Political in/correctness in Alexandre Dumas’ The Count of Monte Cristo (1844)

Over the long weekend, I’ve become reacquainted with the art of reading classic adventure tales.

I enjoy historical TV series but some productions rewrite history just a bit too much for my liking. I’m not talking about plot embellishments but rather blatant socio-historical fabrications inserted in the hope of creating a progressive, feelgood story.

Just because someone in the 21st century wants the past to be better does not mean it was.

Here are two great examples of attitudes that wouldn’t wash today, and which probably would be cut from any TV show, film or bestselling novel.

The first paragraph tells of an elderly lady deemed physically unattractive and of “withered nature” who, as the narrator informs us, is only good for one thing—motherly love. The second paragraph is just as controversial. It would probably be censored from Facebook and Twitter as examples of “Islamophobia.”

How times have changed.

Or have they?

So much of this novel holds up today, especially the convoluted, growing guilt feelings of a morally bankrupt “gentleman” liar who ruins an innocent youth to save his own skin.
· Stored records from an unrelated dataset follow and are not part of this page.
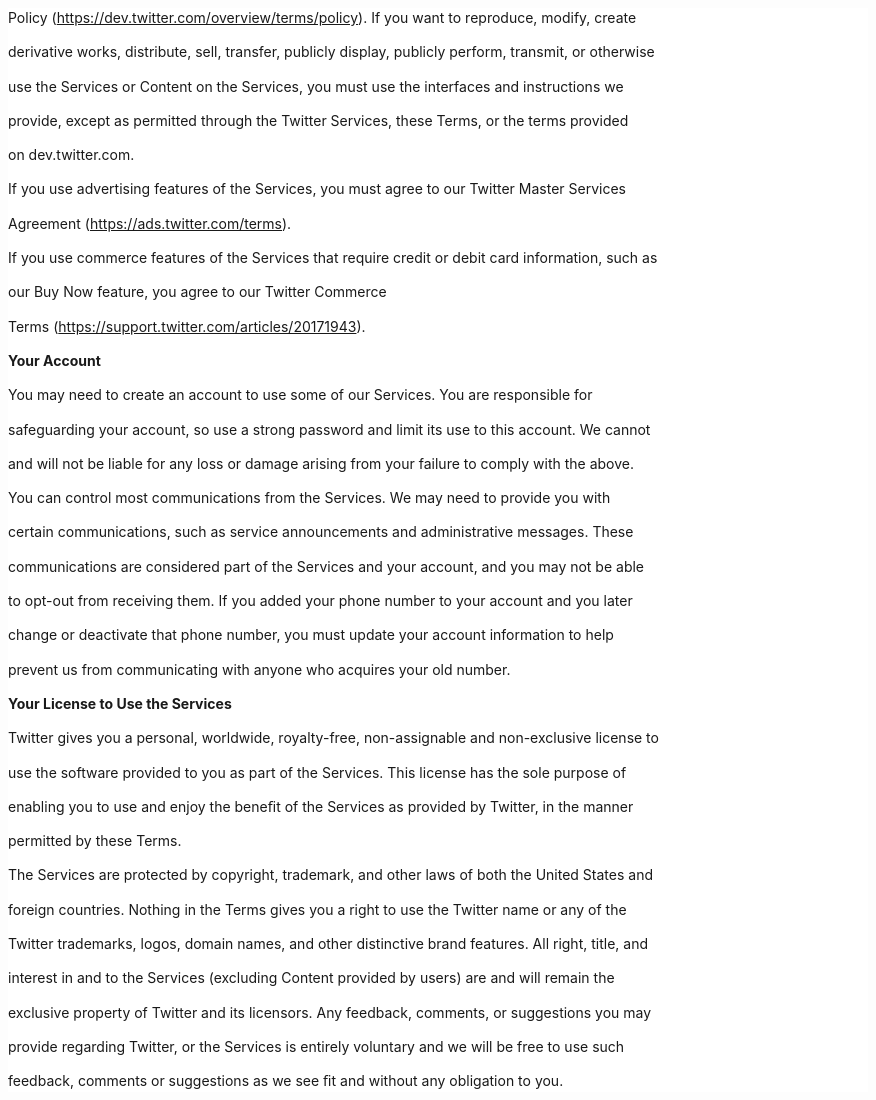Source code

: Policy (https://dev.twitter.com/overview/terms/policy). If you want to reproduce, modify, create

derivative works, distribute, sell, transfer, publicly display, publicly perform, transmit, or otherwise

use the Services or Content on the Services, you must use the interfaces and instructions we

provide, except as permitted through the Twitter Services, these Terms, or the terms provided

on dev.twitter.com.

If you use advertising features of the Services, you must agree to our Twitter Master Services

Agreement (https://ads.twitter.com/terms).

If you use commerce features of the Services that require credit or debit card information, such as

our Buy Now feature, you agree to our Twitter Commerce

Terms (https://support.twitter.com/articles/20171943).

**Your Account**

You may need to create an account to use some of our Services. You are responsible for

safeguarding your account, so use a strong password and limit its use to this account. We cannot

and will not be liable for any loss or damage arising from your failure to comply with the above.

You can control most communications from the Services. We may need to provide you with

certain communications, such as service announcements and administrative messages. These

communications are considered part of the Services and your account, and you may not be able

to opt-out from receiving them. If you added your phone number to your account and you later

change or deactivate that phone number, you must update your account information to help

prevent us from communicating with anyone who acquires your old number.

**Your License to Use the Services**

Twitter gives you a personal, worldwide, royalty-free, non-assignable and non-exclusive license to

use the software provided to you as part of the Services. This license has the sole purpose of

enabling you to use and enjoy the beneﬁt of the Services as provided by Twitter, in the manner

permitted by these Terms.

The Services are protected by copyright, trademark, and other laws of both the United States and

foreign countries. Nothing in the Terms gives you a right to use the Twitter name or any of the

Twitter trademarks, logos, domain names, and other distinctive brand features. All right, title, and

interest in and to the Services (excluding Content provided by users) are and will remain the

exclusive property of Twitter and its licensors. Any feedback, comments, or suggestions you may

provide regarding Twitter, or the Services is entirely voluntary and we will be free to use such

feedback, comments or suggestions as we see ﬁt and without any obligation to you.
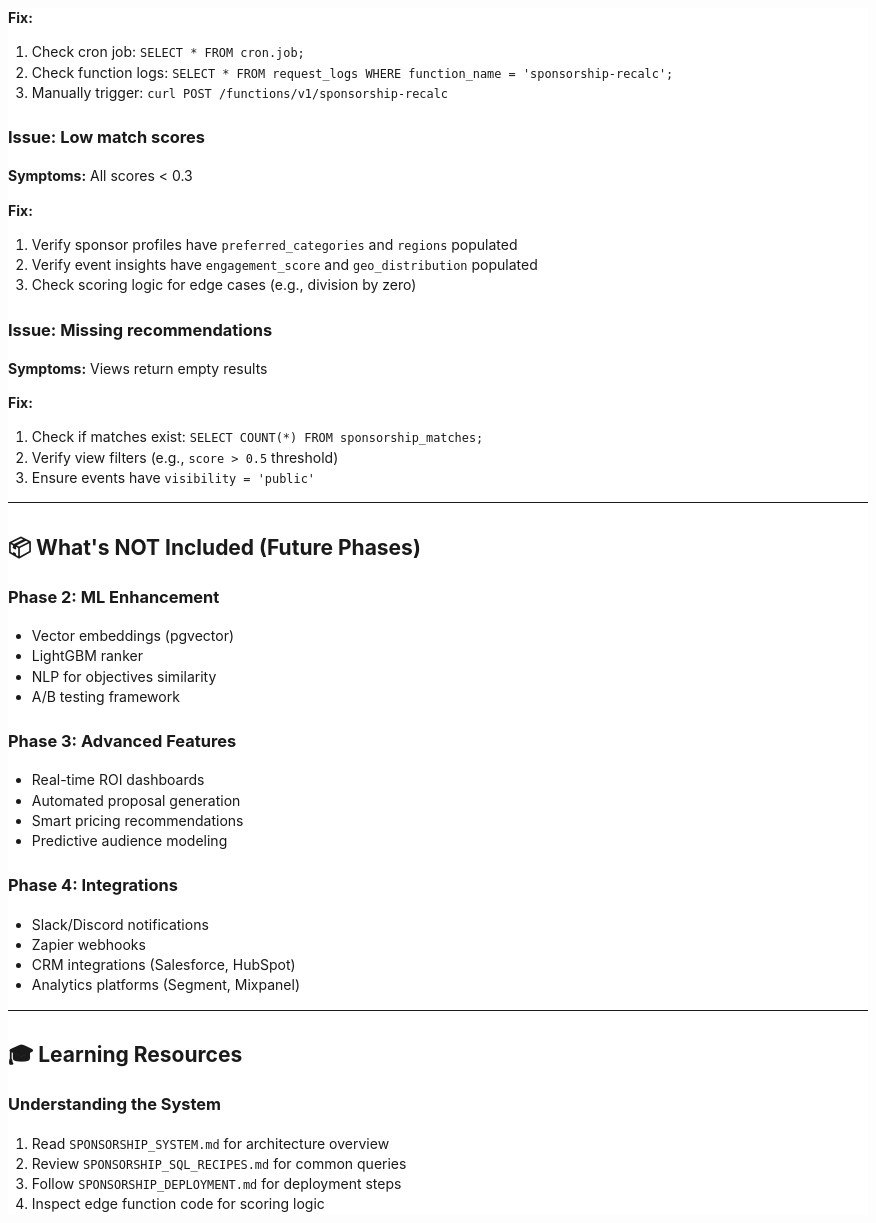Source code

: **Fix:**
1. Check cron job: `SELECT * FROM cron.job;`
2. Check function logs: `SELECT * FROM request_logs WHERE function_name = 'sponsorship-recalc';`
3. Manually trigger: `curl POST /functions/v1/sponsorship-recalc`

### Issue: Low match scores
**Symptoms:** All scores < 0.3

**Fix:**
1. Verify sponsor profiles have `preferred_categories` and `regions` populated
2. Verify event insights have `engagement_score` and `geo_distribution` populated
3. Check scoring logic for edge cases (e.g., division by zero)

### Issue: Missing recommendations
**Symptoms:** Views return empty results

**Fix:**
1. Check if matches exist: `SELECT COUNT(*) FROM sponsorship_matches;`
2. Verify view filters (e.g., `score > 0.5` threshold)
3. Ensure events have `visibility = 'public'`

---

## 📦 What's NOT Included (Future Phases)

### Phase 2: ML Enhancement
- Vector embeddings (pgvector)
- LightGBM ranker
- NLP for objectives similarity
- A/B testing framework

### Phase 3: Advanced Features
- Real-time ROI dashboards
- Automated proposal generation
- Smart pricing recommendations
- Predictive audience modeling

### Phase 4: Integrations
- Slack/Discord notifications
- Zapier webhooks
- CRM integrations (Salesforce, HubSpot)
- Analytics platforms (Segment, Mixpanel)

---

## 🎓 Learning Resources

### Understanding the System
1. Read `SPONSORSHIP_SYSTEM.md` for architecture overview
2. Review `SPONSORSHIP_SQL_RECIPES.md` for common queries
3. Follow `SPONSORSHIP_DEPLOYMENT.md` for deployment steps
4. Inspect edge function code for scoring logic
Likewise, the youth’s cogitations about revenge while locked away in a dungeon for a crime he did not commit are so much deeper than what we find in TV shows like Poldark or GOT.*

Both of these scenes read like complicated psychological profiles that would put Sigmund Freud or, for that matter, CIA profilers to shame. But I’ll have to get to those quotes later on. It’s late and I’ve run out of steam… for tonight.

* The creators of Poldark are now planning to tackle this very novel. Should be interesting.